We have a policy of settling the conversion of our Convertible Senior Notes using a combination settlement, which calls for settling the fixed dollar amount per $1,000 in principal amount in cash and settling in shares the excess conversion value, if any. Proceeds from the offering of the Convertible Senior Notes were allocated between “Debt” and “Additional paid-in capital.” The value assigned to the debt component was the estimated fair value, as of the issuance date, of a similar debt instrument without the conversion feature, and the difference between the proceeds for the Convertible Senior Notes and the amount reflected as a debt liability was recorded as “Additional paid-in capital.” As a result, at issuance the debt was recorded at a discount of $117.9 million reflecting that its coupon was below the market yield for a similar security without the conversion feature at issuance. The debt is subsequently accreted to its par value over its expected life, with the market rate of interest at issuance being reflected in the statements of operations. The effective interest rate on the Convertible Senior Notes on the issuance date was 12%.
On January 1, 2013, our Convertible Senior Notes became convertible again and will continue to be convertible until March 31, 2013, and may be convertible thereafter, if one or more of the conversion conditions specified in the indenture is satisfied during future measurement periods. This conversion right was triggered because our closing common stock price per share exceeded $10.77 for at least 20 trading days during the 30 consecutive trading day period ending on December 31, 2012.
On June 1 and December 1, 2012 and 2011, Hertz Holdings made semi-annual interest payments of approximately $12.5 million on the Convertible Senior Notes, respectively. Hertz Holdings made this payment with a combination of cash on hand and proceeds from the repayment of an inter‑company loan from Hertz, and dividends received Hertz Holdings subsidiaries.
In the future, if our cash on hand and proceeds from the repayment of inter‑company loans from Hertz is not sufficient to pay the semi-annual interest payment, we would need to receive a dividend, loan or advance from our subsidiaries.
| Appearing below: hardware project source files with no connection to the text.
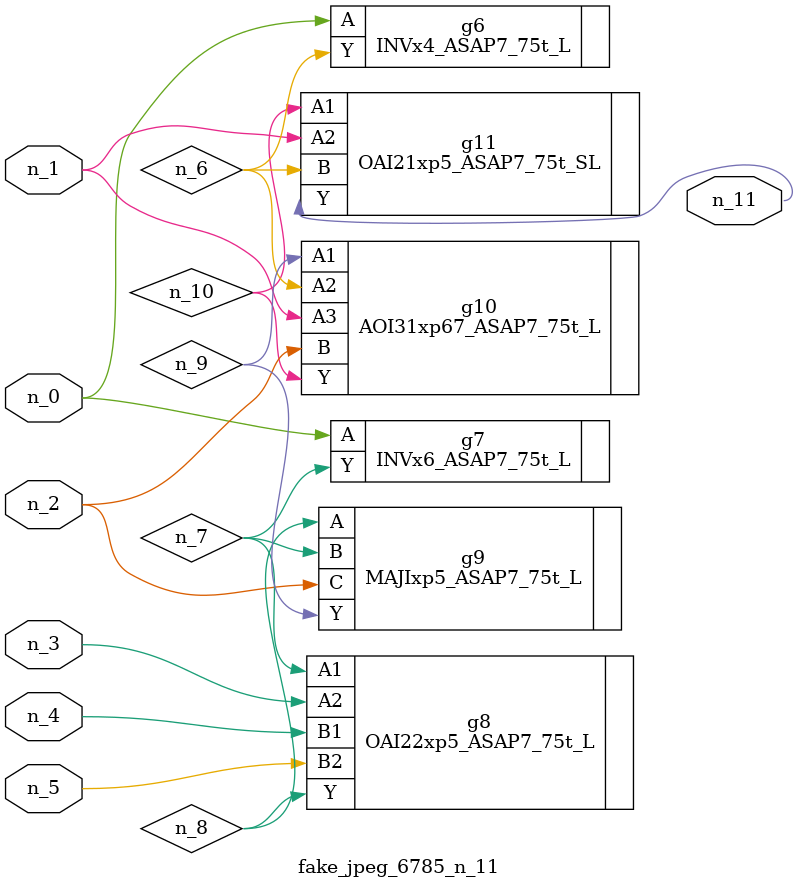
<source format=v>
module fake_jpeg_6785_n_11 (n_3, n_2, n_1, n_0, n_4, n_5, n_11);

input n_3;
input n_2;
input n_1;
input n_0;
input n_4;
input n_5;

output n_11;

wire n_10;
wire n_8;
wire n_9;
wire n_6;
wire n_7;

INVx4_ASAP7_75t_L g6 ( 
.A(n_0),
.Y(n_6)
);

INVx6_ASAP7_75t_L g7 ( 
.A(n_0),
.Y(n_7)
);

OAI22xp5_ASAP7_75t_L g8 ( 
.A1(n_7),
.A2(n_3),
.B1(n_4),
.B2(n_5),
.Y(n_8)
);

MAJIxp5_ASAP7_75t_L g9 ( 
.A(n_8),
.B(n_7),
.C(n_2),
.Y(n_9)
);

AOI31xp67_ASAP7_75t_L g10 ( 
.A1(n_9),
.A2(n_6),
.A3(n_1),
.B(n_2),
.Y(n_10)
);

OAI21xp5_ASAP7_75t_SL g11 ( 
.A1(n_10),
.A2(n_1),
.B(n_6),
.Y(n_11)
);


endmodule
</source>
However, none of our subsidiaries are obligated to make funds available to us and certain of Hertz's credit facilities have requirements that must be met prior to it making dividends, loans or advances to us. In addition, Delaware law imposes requirements that may restrict Hertz's ability to make funds available to Hertz Holdings.
For a discussion of the debt obligations of the indirect subsidiaries of Hertz Holdings, see Note 5 to the Notes to the consolidated financial statements included in this Annual Report under the caption “Item 8—Financial Statements and Supplementary Data.”
Commitments and Contingencies
Hertz Holdings has no direct commitments and contingencies, but its indirect subsidiaries do. For a discussion of the commitments and contingencies of the indirect subsidiaries of Hertz Holdings, see Notes 10 and 12 to the Notes to the consolidated financial statements included in this Annual Report under the caption “Item 8—Financial Statements and Supplementary Data.”
Dividends
During 2012 and 2011, Hertz Holdings received approximately $25 million and $23 million, respectively, of cash dividends from its subsidiaries, primarily for interest payments on the Convertible Senior Notes.